# Cranking amps for a 1994 225hp Johnson



## Gulf Coast Outfitters (Oct 8, 2007)

Anyone how many cranking amps I need for a 225hp 1994 Johnson? Starter doesnt engage, pulled it apart, seems to function properly. Wondering if I am not getting enough of battery to the starter to engage the flywheel. Just put in a new Optima Blue top, figured that would be enough. Its charged up too. Thanks ahead of time.


----------



## floater1 (Oct 31, 2007)

sounds like a bad cylonoid or wires from ignition switch cause i am running the same battery on a 1992 evinrude 200 and it has plenty of power to turn the motor over


----------



## The Maintenance Shoppe (Nov 5, 2007)

You are suffering from a voltage drop issue.

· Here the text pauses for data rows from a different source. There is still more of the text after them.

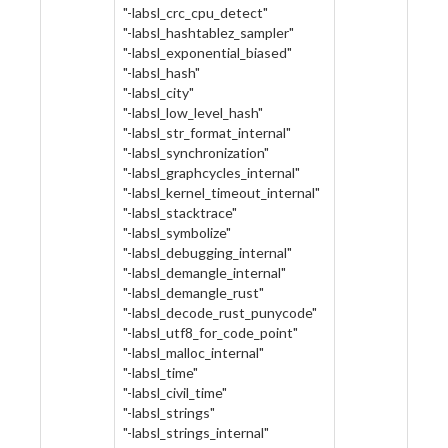
"-labsl_crc_cpu_detect"
"-labsl_hashtablez_sampler"
"-labsl_exponential_biased"
"-labsl_hash"
"-labsl_city"
"-labsl_low_level_hash"
"-labsl_str_format_internal"
"-labsl_synchronization"
"-labsl_graphcycles_internal"
"-labsl_kernel_timeout_internal"
"-labsl_stacktrace"
"-labsl_symbolize"
"-labsl_debugging_internal"
"-labsl_demangle_internal"
"-labsl_demangle_rust"
"-labsl_decode_rust_punycode"
"-labsl_utf8_for_code_point"
"-labsl_malloc_internal"
"-labsl_time"
"-labsl_civil_time"
"-labsl_strings"
"-labsl_strings_internal"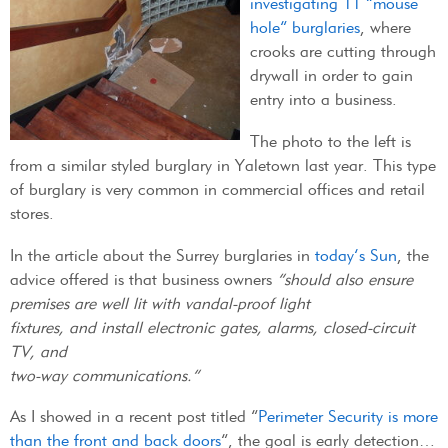
investigating 11 “mouse
hole” burglaries
, where
crooks are cutting through
drywall in order to gain
entry into a business.
The photo to the left is
from a similar styled burglary in Yaletown last year. This type
of burglary is very common in commercial offices and retail
stores.
In the article about the Surrey burglaries in
today’s Sun
, the
advice offered is that business owners
“should also ensure
premises are well lit with vandal-proof light
fixtures, and install electronic gates, alarms, closed-circuit
TV, and
two-way communications.”
As I showed in a recent post titled “
Perimeter Security is more
than the front and back doors
“, the goal is early detection…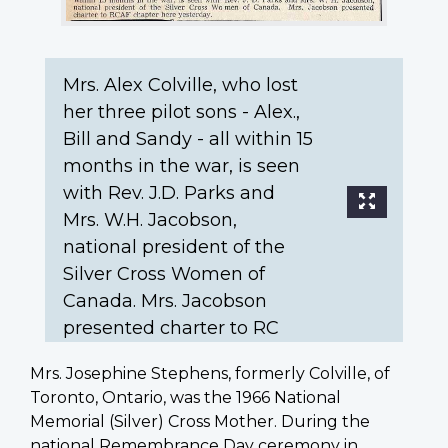
Sandy
-
all
Mrs. Alex Colville, who lost
within
15
her three pilot sons - Alex.,
months
Bill and Sandy - all within 15
in
months in the war, is seen
the
with Rev. J.D. Parks and
war,
Mrs. W.H. Jacobson,
is
national president of the
seen
Silver Cross Women of
with
Canada. Mrs. Jacobson
Rev.
J.D.
presented charter to RC
Parks
and
Mrs. Josephine Stephens, formerly Colville, of
Mrs.
Toronto, Ontario, was the 1966 National
W.H.
Memorial (Silver) Cross Mother. During the
Jacobson,
national Remembrance Day ceremony in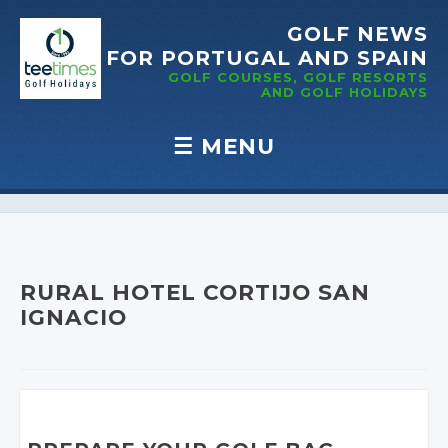
GOLF NEWS
FOR PORTUGAL
AND SPAIN
GOLF COURSES, GOLF RESORTS
AND GOLF
HOLIDAYS
☰
MENU
Skip to content
RURAL HOTEL CORTIJO SAN
IGNACIO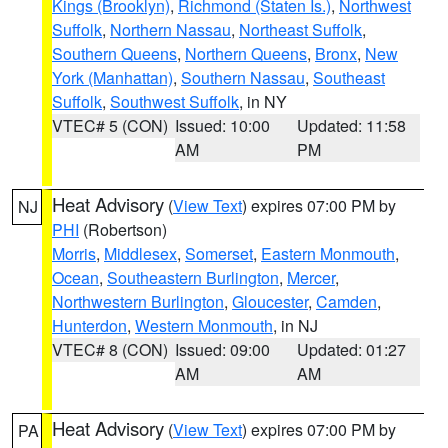
Kings (Brooklyn)
,
Richmond (Staten Is.)
,
Northwest
Suffolk
,
Northern Nassau
,
Northeast Suffolk
,
Southern Queens
,
Northern Queens
,
Bronx
,
New
York (Manhattan)
,
Southern Nassau
,
Southeast
Suffolk
,
Southwest Suffolk
, in NY
VTEC# 5 (CON)
Issued: 10:00
Updated: 11:58
AM
PM
Heat Advisory
(
View Text
) expires 07:00 PM by
NJ
PHI
(Robertson)
Morris
,
Middlesex
,
Somerset
,
Eastern Monmouth
,
Ocean
,
Southeastern Burlington
,
Mercer
,
Northwestern Burlington
,
Gloucester
,
Camden
,
Hunterdon
,
Western Monmouth
, in NJ
VTEC# 8 (CON)
Issued: 09:00
Updated: 01:27
AM
AM
Heat Advisory
(
View Text
) expires 07:00 PM by
PA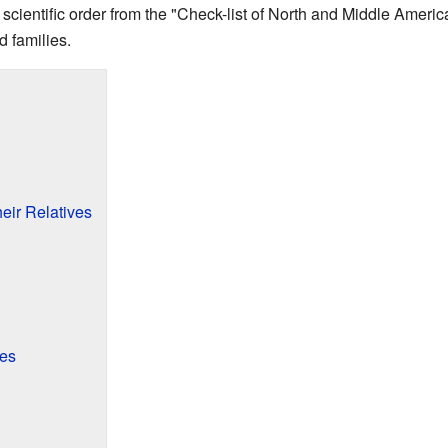
l scientific order from the "Check-list of North and Middle Americ
rd families.
eir Relatives
ves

You are looking for a bad connection on the main battery wires between battery and engine.


----------



## Tuna Man (Oct 2, 2007)

This is a double post...problem solved....:clap

http://www.pensacolahuntingforum.com/fishingforum/Topic159153-4-1.aspx


----------



## X-Shark (Oct 3, 2007)

Also wiggle the cables. Do you hear a crunching sound?



I had a boat here with a 3yr old cable. It was a 2ga cable [Pacer brand Marine cable] I use it all the time and it's no different than Anchor brand cable.



It had shrink tubing with the glue in it, but looked like it was dragged behind a truck.

The problem was plain copper ends. [No tinning ] The cooper had corroded and pushed the shrink tubing out of the way allow moisture to get to inside and the cable was pure junk.



I cut the shrink tubing off 1st. Then I skinned the insulation back to get a better look.


----------